Automáticamente, el Chava se vuelve hacia la otra mesa. Su mirada se detiene también en la puerta de la cocina. Miguel saca el envoltorio grasiento de su cinto y lo coloca entre las manos del otro. Cualquiera diría que se trataba de la mano amputada a un cadáver. Muy nervioso, el Chava lo esconde bajo el mármol.

—¿Qué preparas, Migue? —pregunta, ansioso.

—Voy a joder al Gallego.

—Ni hablar. No cuentes conmigo.

De repente, Miguel parece que quiere saltar por encima de la mesa. El odio deforma su voz. Se contiene para no chillar.

—¿Quién te jodió, Chava? ¿Quién te interrogó cuando te atraparon? ¿Quién te ha metido tanto miedo en el cuerpo, Chava? Fue el Gallego, ¿no? Fue él, ¿no?

—¡No fue él! ¡Él ya no estaba en la poli!
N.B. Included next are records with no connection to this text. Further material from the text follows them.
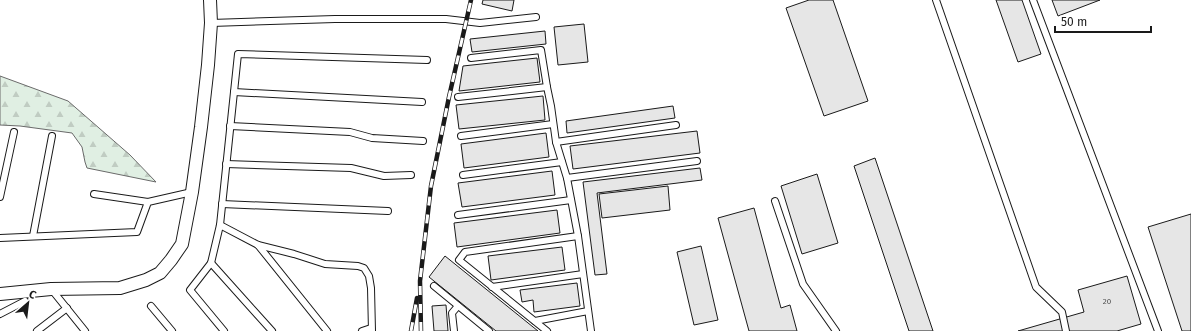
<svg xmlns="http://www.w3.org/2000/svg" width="1191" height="331" font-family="'Fira Sans',sans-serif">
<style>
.forest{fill:url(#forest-firs);stroke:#6a6a6a}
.building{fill:#e6e6e6;stroke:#1a1a1a}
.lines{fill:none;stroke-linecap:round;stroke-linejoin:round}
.lane-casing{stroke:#1a1a1a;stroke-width:8}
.street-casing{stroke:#1a1a1a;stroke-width:14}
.lane{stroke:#fff;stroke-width:6}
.street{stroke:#fff;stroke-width:12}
.rail-casing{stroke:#1a1a1a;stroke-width:4.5}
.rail{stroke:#fff;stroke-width:3;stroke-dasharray:9;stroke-linecap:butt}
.labels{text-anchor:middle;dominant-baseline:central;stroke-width:3;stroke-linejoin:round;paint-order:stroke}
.number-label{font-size:8px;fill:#4d4d4d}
</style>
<defs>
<pattern id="forest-firs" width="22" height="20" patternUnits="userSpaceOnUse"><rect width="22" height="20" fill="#e0efe3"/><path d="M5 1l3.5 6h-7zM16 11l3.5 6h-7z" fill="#c0ccc2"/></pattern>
</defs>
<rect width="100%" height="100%" fill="#fff"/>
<path class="forest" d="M0,76L68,101L130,155L156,182L87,168L85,162L82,147L72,133L20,126L0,125Z"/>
<g class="building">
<path d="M483,0H514L512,11L482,4Z"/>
<path d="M809,0H833L868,101L824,116L786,8Z"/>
<path d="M996,0H1022L1041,54L1018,62Z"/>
<path d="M1052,0H1100L1058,16Z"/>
<path d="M584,24L588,62L558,65L554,27Z"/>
<path d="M545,31L546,44L472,52L470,39Z"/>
<path d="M537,58L540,82L459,91L463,66Z"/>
<path d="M543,96L545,120L459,129L456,105Z"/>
<path d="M673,106L675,118L567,133L566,121Z"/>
<path d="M697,131L700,153L573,169L570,146Z"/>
<path d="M546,133L549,157L464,168L461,144Z"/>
<path d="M875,158L933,331H909L854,166Z"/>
<path d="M700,168L702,180L597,193L607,274L595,275L583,182Z"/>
<path d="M552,171L555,195L462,207L458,183Z"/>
<path d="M817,174L838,243L802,254L781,186Z"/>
<path d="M668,186L670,210L602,218L599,194Z"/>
<path d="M754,208L781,308L790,305L797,331H749L718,218Z"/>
<path d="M557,210L560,233L457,247L454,223Z"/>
<path d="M1191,214V331H1182L1148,227Z"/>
<path d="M701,246L718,320L694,325L677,252Z"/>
<path d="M562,247L565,270L491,280L488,256Z"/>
<path d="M445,256L538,331H496L429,277Z"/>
<path d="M1127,276L1141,324L1117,331H1018L1084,312L1078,290Z"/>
<path d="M577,283L580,306L534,312L533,300L522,302L520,290Z"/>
<path d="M446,305L448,331H434L432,306Z"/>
</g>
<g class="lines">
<g class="lane-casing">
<g id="lane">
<path d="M936,0L1036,287L1062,312L1066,331"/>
<path d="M1033,0L1158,331"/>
<path d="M211,23L335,19H446L480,23L536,17"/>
<path d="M471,58L541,50L547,87L551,106L556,142L567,178L578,236L591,331"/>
<path d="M234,92L422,102"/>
<path d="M458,97L547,87"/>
<path d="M230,126L350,132L372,138L423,141"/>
<path d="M461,136L553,124"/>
<path d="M556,142L676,125"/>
<path d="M226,164L351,168L384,176L411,175"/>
<path d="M463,175L562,162"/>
<path d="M567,178L697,161"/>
<path d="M94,194L148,202"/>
<path d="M0,197L14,132"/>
<path d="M775,201L803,284L836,331"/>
<path d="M222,204L388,211"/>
<path d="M458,215L571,200"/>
<path d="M220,225L258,245L294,254L325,264L358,266L364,268L369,276L371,288L372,331"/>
<path d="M33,236L52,136"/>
<path d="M0,238L137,232L148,202L192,192"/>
<path d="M258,245L327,331"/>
<path d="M211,263L272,331"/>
<path d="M434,286L489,331"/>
<path d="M492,287L583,274"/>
<path d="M52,290L85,331"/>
<path d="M151,306L172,331"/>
<path d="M0,314L25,301"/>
<path d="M535,321L588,311"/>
<path d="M37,331L67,308"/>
<path d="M224,331L190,290L211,263L220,225L238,54L427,60"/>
<path d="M362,331L371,328"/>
<path d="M454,331L452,313L458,306"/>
<path d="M547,331L459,260L465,252L578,236"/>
</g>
</g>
<g class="street-casing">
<path id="street" d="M0,294L51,289L120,288L146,280L160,273L171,260L182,244L192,192L201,127L208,65L211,23L210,0"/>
</g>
<use href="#lane" class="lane"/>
<use href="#street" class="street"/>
<g class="rail-casing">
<g id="rail">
<path d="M411,331L417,298"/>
<path d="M421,331L420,281L431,186L449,97L471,0"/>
</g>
</g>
<use href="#rail" class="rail"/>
</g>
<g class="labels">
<g class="number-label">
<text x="1107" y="301">20</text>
</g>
</g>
<g transform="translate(28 303) rotate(28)" stroke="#ffffff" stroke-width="3" paint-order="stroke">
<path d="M0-3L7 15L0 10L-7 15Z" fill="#1a1a1a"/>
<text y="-6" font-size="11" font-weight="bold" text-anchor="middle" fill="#1a1a1a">С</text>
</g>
<path d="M1055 26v6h96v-6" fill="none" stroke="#1a1a1a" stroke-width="2"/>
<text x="1061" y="26" font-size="12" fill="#1a1a1a" stroke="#ffffff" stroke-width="3" paint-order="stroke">50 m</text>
</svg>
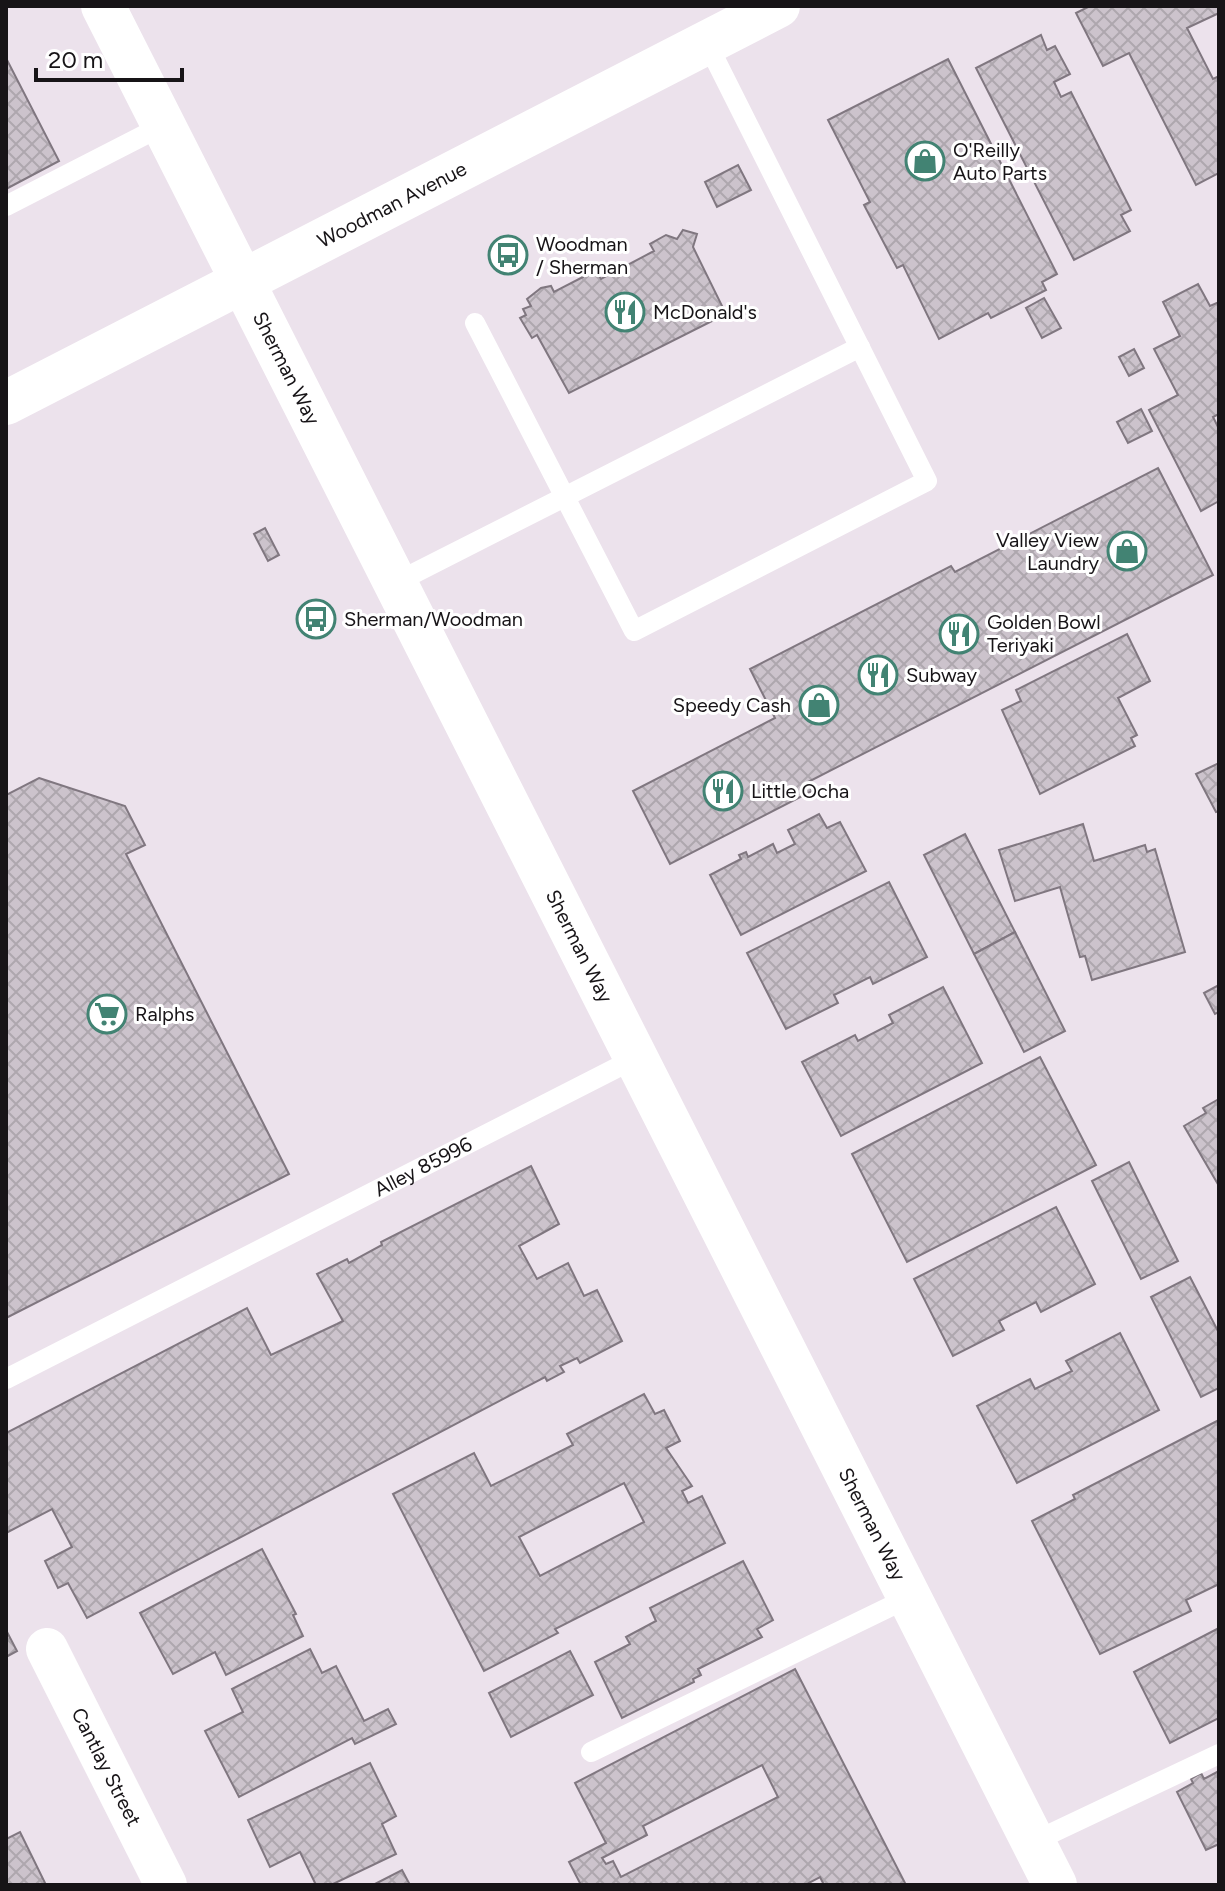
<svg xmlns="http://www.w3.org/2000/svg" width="1225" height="1891" font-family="Figtree,sans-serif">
	<defs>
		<pattern id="building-cross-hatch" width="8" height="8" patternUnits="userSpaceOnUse" patternTransform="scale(2)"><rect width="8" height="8" fill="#ccc3cc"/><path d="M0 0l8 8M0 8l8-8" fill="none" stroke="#aea7ae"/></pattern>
	</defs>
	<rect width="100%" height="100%" fill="#ece2ec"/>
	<g fill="url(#building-cross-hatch)" stroke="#807780" stroke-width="2" fill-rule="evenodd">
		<polygon points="1090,6 1219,6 1219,13 1187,28 1213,79 1219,76 1219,173 1196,185 1129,53 1103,66 1076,13"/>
		<polygon points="1041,35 1047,50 1055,46 1070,74 1054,82 1061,97 1071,92 1131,210 1121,215 1130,231 1074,260 976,68"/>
		<polygon points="6,58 59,161 6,189"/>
		<polygon points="948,59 1057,274 1042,282 1046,290 991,318 988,313 939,339 903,265 897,268 864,205 870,202 828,120"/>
		<polygon points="738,165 751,190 717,207 705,182"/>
		<polygon points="683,230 697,234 693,247 726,314 569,393 537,335 532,338 520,318 526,315 523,309 531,306 527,299 541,288 551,286 554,292 583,277 580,271 592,264 601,279 654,251 650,244 666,235 677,239"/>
		<polygon points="1198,284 1210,306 1219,302 1219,414 1213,417 1219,429 1219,501 1201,511 1149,410 1178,395 1154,349 1180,336 1163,302"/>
		<polygon points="1044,298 1061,328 1042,338 1026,308"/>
		<polygon points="1134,349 1144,368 1129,376 1119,357"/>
		<polygon points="1141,409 1152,431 1128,443 1117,422"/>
		<polygon points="1158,468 1213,575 808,782 812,791 670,864 633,791 775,718 750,669 951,566 955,572"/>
		<polygon points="265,528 279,555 268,561 254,534"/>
		<polygon points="1127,634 1150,681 1118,698 1137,735 1131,738 1135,746 1040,794 1002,710 1021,701 1016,690"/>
		<polygon points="1219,763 1219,811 1216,812 1196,774"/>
		<polygon points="39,778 125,806 145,845 126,854 289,1174 6,1318 6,795"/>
		<polygon points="819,814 827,828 840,822 866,871 741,935 710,875 741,859 739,855 746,852 748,857 773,844 777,853 795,844 788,830"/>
		<polygon points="1083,824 1094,861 1145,845 1147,852 1155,849 1185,952 1092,980 1085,956 1080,957 1060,887 1015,901 999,850"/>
		<polygon points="965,834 1015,932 974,954 924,855"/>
		<polygon points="889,882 927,957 873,984 870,977 834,995 838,1003 786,1029 747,953"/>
		<polygon points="1015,932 1065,1031 1024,1052 974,954"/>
		<polygon points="1219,985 1219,1012 1215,1014 1204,993"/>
		<polygon points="943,987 982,1063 841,1136 802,1062 855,1035 858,1041 893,1023 889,1015"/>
		<polygon points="1040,1057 1096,1165 907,1262 852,1154"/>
		<polygon points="1219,1099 1219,1186 1184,1126 1206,1113 1203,1108"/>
		<polygon points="1129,1162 1178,1261 1141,1279 1092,1181"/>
		<polygon points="531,1166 559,1224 519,1246 537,1279 568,1263 584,1296 597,1290 622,1341 580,1363 577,1358 560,1366 564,1372 547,1381 545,1377 87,1618 68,1583 58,1588 45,1561 72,1547 52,1509 6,1533 6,1433 247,1308 271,1355 337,1324 343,1321 317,1274 347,1259 349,1263 382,1245 381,1242"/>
		<polygon points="1056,1207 1095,1284 1041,1312 1036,1302 999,1321 1004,1330 953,1356 914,1279"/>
		<polygon points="1190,1277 1219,1333 1219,1388 1201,1397 1151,1297"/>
		<polygon points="1120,1333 1159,1410 1017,1483 977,1406 1030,1379 1035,1389 1072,1371 1066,1361"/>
		<path d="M644 1394 655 1414 664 1410 680 1441 666 1448 692 1486 682 1491 688 1503 702 1496 725 1543 555 1629 558 1633 484 1671 393 1494 474 1453 491 1486 573 1445 567 1434ZM624 1483 644 1522 540 1576 519 1537Z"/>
		<polygon points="1219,1420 1219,1584 1186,1600 1191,1611 1100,1654 1032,1521 1075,1499 1073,1495"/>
		<polygon points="262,1549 296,1614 293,1615 303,1636 226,1675 215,1652 173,1674 140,1613"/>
		<polygon points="743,1561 773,1620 757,1629 762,1637 698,1669 701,1675 693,1679 694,1682 622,1718 595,1662 630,1644 626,1637 656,1621 650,1608"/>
		<polygon points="1219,1628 1219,1718 1170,1743 1134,1672"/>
		<polygon points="6,1630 17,1651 6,1657"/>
		<polygon points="310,1649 322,1673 336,1666 364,1721 388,1709 396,1724 355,1744 352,1738 239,1797 205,1731 243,1712 232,1689"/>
		<polygon points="570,1651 593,1695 511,1737 489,1693"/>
		<path d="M795 1669 906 1885H824L820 1877 805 1885H581L569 1862 606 1843 575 1783ZM762 1765 778 1797 621 1877 613 1861 606 1864 602 1858 647 1835 643 1826Z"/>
		<polygon points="370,1763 396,1816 382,1824 396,1854 331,1885 316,1885 300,1852 270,1867 248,1820"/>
		<polygon points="1219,1771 1219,1844 1206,1850 1177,1792 1193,1783 1191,1779 1201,1773 1204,1779"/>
		<polygon points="20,1832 46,1885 6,1885 6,1839"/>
		<polygon points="402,1870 410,1885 373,1885"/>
	</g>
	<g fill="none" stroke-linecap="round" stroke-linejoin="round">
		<g stroke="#fff" stroke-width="20">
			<polyline points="6,206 164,125"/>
			<polyline points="475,323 634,631 927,481 707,43"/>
			<polyline points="395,583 860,347"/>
			<path id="s1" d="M6 1379 634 1059"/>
			<polyline points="591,1752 908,1598"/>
			<polyline points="1033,1842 1219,1754"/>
		</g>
		<path stroke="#fff" stroke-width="42" id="s2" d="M47 1649 166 1885"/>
		<g stroke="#fff" stroke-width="44">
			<path id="s3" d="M103 6 1055 1885"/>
			<path id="s4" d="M6 403 778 6"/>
		</g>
	</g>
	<defs>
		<g id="shop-ring" transform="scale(2)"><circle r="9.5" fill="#fff" stroke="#428373" stroke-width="1.5"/><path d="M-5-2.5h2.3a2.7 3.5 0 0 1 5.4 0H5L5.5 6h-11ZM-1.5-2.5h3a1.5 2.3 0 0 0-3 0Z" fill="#428373"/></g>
		<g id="bus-ring" transform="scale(2)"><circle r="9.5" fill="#fff" stroke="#428373" stroke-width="1.5"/><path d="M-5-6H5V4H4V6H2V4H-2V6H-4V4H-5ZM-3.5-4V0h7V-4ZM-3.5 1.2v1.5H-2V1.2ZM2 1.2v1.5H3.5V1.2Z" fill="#428373"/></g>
		<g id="restaurant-ring" transform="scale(2)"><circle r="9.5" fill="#fff" stroke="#428373" stroke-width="1.5"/><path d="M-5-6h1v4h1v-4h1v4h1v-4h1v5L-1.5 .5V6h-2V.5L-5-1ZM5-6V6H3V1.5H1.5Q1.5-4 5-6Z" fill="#428373"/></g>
		<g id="supermarket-ring" transform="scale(2)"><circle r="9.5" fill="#fff" stroke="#428373" stroke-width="1.5"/><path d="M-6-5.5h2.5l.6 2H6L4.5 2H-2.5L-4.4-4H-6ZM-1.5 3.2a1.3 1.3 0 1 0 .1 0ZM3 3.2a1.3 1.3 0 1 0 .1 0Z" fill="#428373"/></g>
	</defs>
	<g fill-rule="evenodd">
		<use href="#shop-ring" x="925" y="161"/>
		<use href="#bus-ring" x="508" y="255"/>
		<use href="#restaurant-ring" x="625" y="312"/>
		<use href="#shop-ring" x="1127" y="551"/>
		<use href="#bus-ring" x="316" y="619"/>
		<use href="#restaurant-ring" x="959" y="634"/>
		<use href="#restaurant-ring" x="878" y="675"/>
		<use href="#shop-ring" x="819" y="705"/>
		<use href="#restaurant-ring" x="723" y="791"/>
		<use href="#supermarket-ring" x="107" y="1014"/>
	</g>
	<g text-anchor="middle" stroke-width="6" stroke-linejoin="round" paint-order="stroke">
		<g font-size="20" fill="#171417" stroke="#fff" text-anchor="start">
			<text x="953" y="157">O'Reilly<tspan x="953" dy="23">Auto Parts</tspan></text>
			<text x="536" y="251">Woodman<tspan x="536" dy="23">/ Sherman</tspan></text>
			<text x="653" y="319">McDonald's</text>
			<text x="1099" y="547" text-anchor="end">Valley View<tspan x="1099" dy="23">Laundry</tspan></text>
			<text x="344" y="626">Sherman/Woodman</text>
			<text x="987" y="629">Golden Bowl<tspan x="987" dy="23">Teriyaki</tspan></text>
			<text x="906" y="682">Subway</text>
			<text x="791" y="712" text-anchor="end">Speedy Cash</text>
			<text x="751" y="798">Little Ocha</text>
			<text x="135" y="1021">Ralphs</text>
		</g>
		<g font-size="20" fill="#171417" stroke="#fff">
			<text dy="7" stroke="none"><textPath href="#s4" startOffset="434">Woodman Avenue</textPath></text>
			<text dy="7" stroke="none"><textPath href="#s3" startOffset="406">Sherman Way</textPath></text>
			<text dy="7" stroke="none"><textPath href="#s3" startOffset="1054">Sherman Way</textPath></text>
			<text dy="7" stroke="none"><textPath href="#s1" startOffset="468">Alley 85996</textPath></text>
			<text dy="7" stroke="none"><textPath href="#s3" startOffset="1702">Sherman Way</textPath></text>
			<text dy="7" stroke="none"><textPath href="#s2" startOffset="132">Cantlay Street</textPath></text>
		</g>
	</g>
	<rect width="1225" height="1891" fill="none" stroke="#171417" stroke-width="16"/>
	<path d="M36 68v12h146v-12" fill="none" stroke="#171417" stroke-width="4"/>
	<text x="48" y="68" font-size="24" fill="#171417" stroke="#ffffff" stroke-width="6" paint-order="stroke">20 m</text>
</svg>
—El Gallego se cargó al Cachas. Le pegó un tiro en la cabeza y le quedó un ojo colgando, ¡un ojo colgando, Chava, y yo lo vi como te estoy viendo a ti ahora, a esta distancia! Un ojo colgando, Chava, y fue el Gallego… —Sus dedos, temblorosos, se meten en la boca y se saca los dientes, todos en una pieza, rezumando babas—. ¡Y mira lo que me hizo a mí, joder!

—¡No grites, coño! ¡Guarda eso! Miguel no lo guarda. Pero baja la voz.

—Me han dicho que se salió de poli. No es cargarse a un poli, Chava…

—Es cargarse a un guardia jurado. Que es lo mismo. Miguel arquea las cejas. Devuelve la dentadura a su sitio.

—¿Qué?

—Mira, Migue… —dice el Chava tratando inútilmente de dominarse—. Lo que se dice por ahí es que lo echaron de la poli por tu culpa, por lo que tú dijiste que te hizo… Hubo bronca, ¿sabes? No, tú no lo sabes, pero yo sí. Hubo mucha bronca y lo echaron. Se volvió como loco. Me han dicho que estuvo en el manicomio y todo. Y luego se metió a guardia jurado, de ésos que llevan dinero de un lado a otro en camiones blindados…

—¿Por qué no me dijiste todo esto? —balbucea Miguel, decepcionado.

—Bueno, te has enterado, ¿no? Pues ya está.

—¿Por qué no me lo dijiste antes, Chava?

—Mira, dejémoslo, Migue. Yo paso, ¿oyes? Me borro de todo. Te guardo la pipa pero nada más, ¿vale?

—Ya hablaremos, tú y yo —dice Miguel, con rencor. Se pone en pie. Se le ha hecho un nudo en la boca del estómago y una mueca de asco le desfigura el rostro. Tiene que contenerse, o esa mueca se convertirá en un sollozo. Se vuelve hacia el Chava.

—Y no me vuelvas a llamar Migue —dice, jadeando—. A partir de ahora, todo el mundo me llamará Dientes. ¿Estamos?

Atraviesa el bar a grandes zancadas, con prisa por dejarlo atrás. Cuando sale a la calle, sorbe por la nariz y tiene los ojos llenos de lágrimas. ¡Mierda, ¿a qué viene tanto lloriqueo?! Si el Chava no quiere ayudarlo, que se joda. Miguel no necesita a nadie. El Dientes no necesita a nadie. Suspira. ¡Mierda, la soledad lo ha convertido en un llorón! Antes, no lloraba. Cuando el Gallego te estaba aporreando, no llorabas, Miguel. Sólo lo mirabas con rabia, desafiándolo. A ver si te atreves a darme otro golpe, hijoputa. La soledad te ha convertido en un llorón, Miguel.